Arch Otolaryngol Head Neck Surg. 1999 Jan;125(1):68-72

Authors: Arden RL, Rachel JD, Marks SC, Dang K

OBJECTIVE: To study the relationship between soft tissue volume loss and bone resection length following lateral segmental mandibulectomy with plate reconstruction and complication rates. DESIGN: Retrospective case review of 31 patients (1989-1996), with average follow-up of 37.2 months, who were treated by lateral composite resection for oral cavity and/or oropharyngeal malignancy with primary reconstruction by defect-bridging plates. SETTING: Academic tertiary care referral center. INTERVENTIONS: Thirty patients had stainless steel and 1 patient a vitallium reconstruction plate to restore mandibular continuity. Soft tissue defects were repaired with pectoralis myocutaneous flaps (n = 25), skin grafts (n = 4), a radial forearm free flap (n = 1), or primary closure (n = 1). All patients received preoperative (n = 6) or postoperative (n = 25) radiation therapy. MAIN OUTCOME MEASURES: Overall and hardware-related complications. RESULTS: All 31 initial soft tissue repairs were successful. Subsequent complications occurred in 14 patients (45%), which included plate exposure (29%), loosened screws requiring hardware removal (29%), fistula (14%), local wound infection (14%), osteomyelitis (7%), and plate fracture (7%). Average time to complication was 7.7 months. Complication rates were 81% for bone defects greater than 5.0 cm, and 7% for those less than 5.0 cm. Bivariate analysis indicated bone resection lengths greater than 5.0 cm to be a significant predictor of both hardware-related (P = .02) and overall complications (P = .005), whereas soft tissue volume resections greater than 240 cm3 were found only to be marginally significant (P = .04) for overall complications. CONCLUSION: Extirpative losses involving more than 5 cm of bone, or tissue volume greater than 240 cm3, are associated with unacceptably high complication rates when reconstructed with solid screw stainless steel plates and this warrants consideration of alternative techniques for long-term stability.

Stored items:
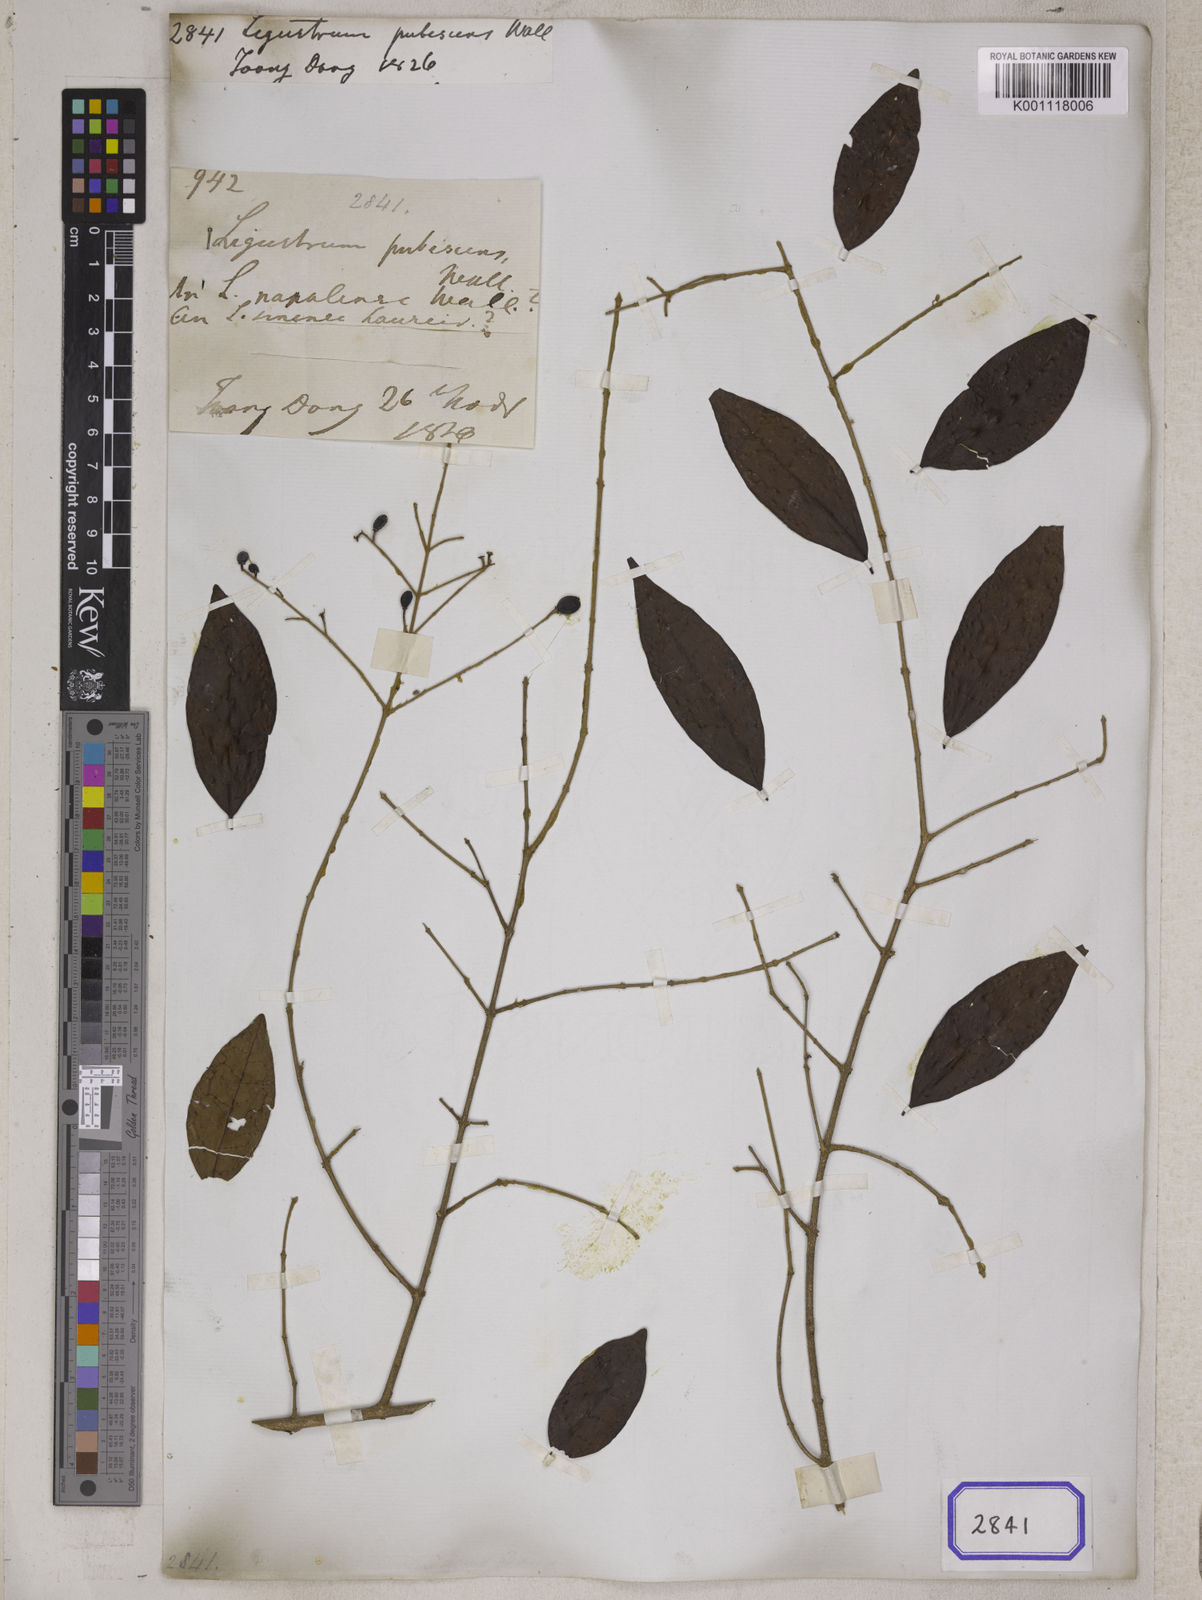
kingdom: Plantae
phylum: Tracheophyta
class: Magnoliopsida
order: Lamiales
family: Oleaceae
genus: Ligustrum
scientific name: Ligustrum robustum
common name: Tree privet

Task requirements: Please give the complication rate that the mandibulectomy abstract reports for bone defects greater than 5.0 cm.

Result for this exercise: 81%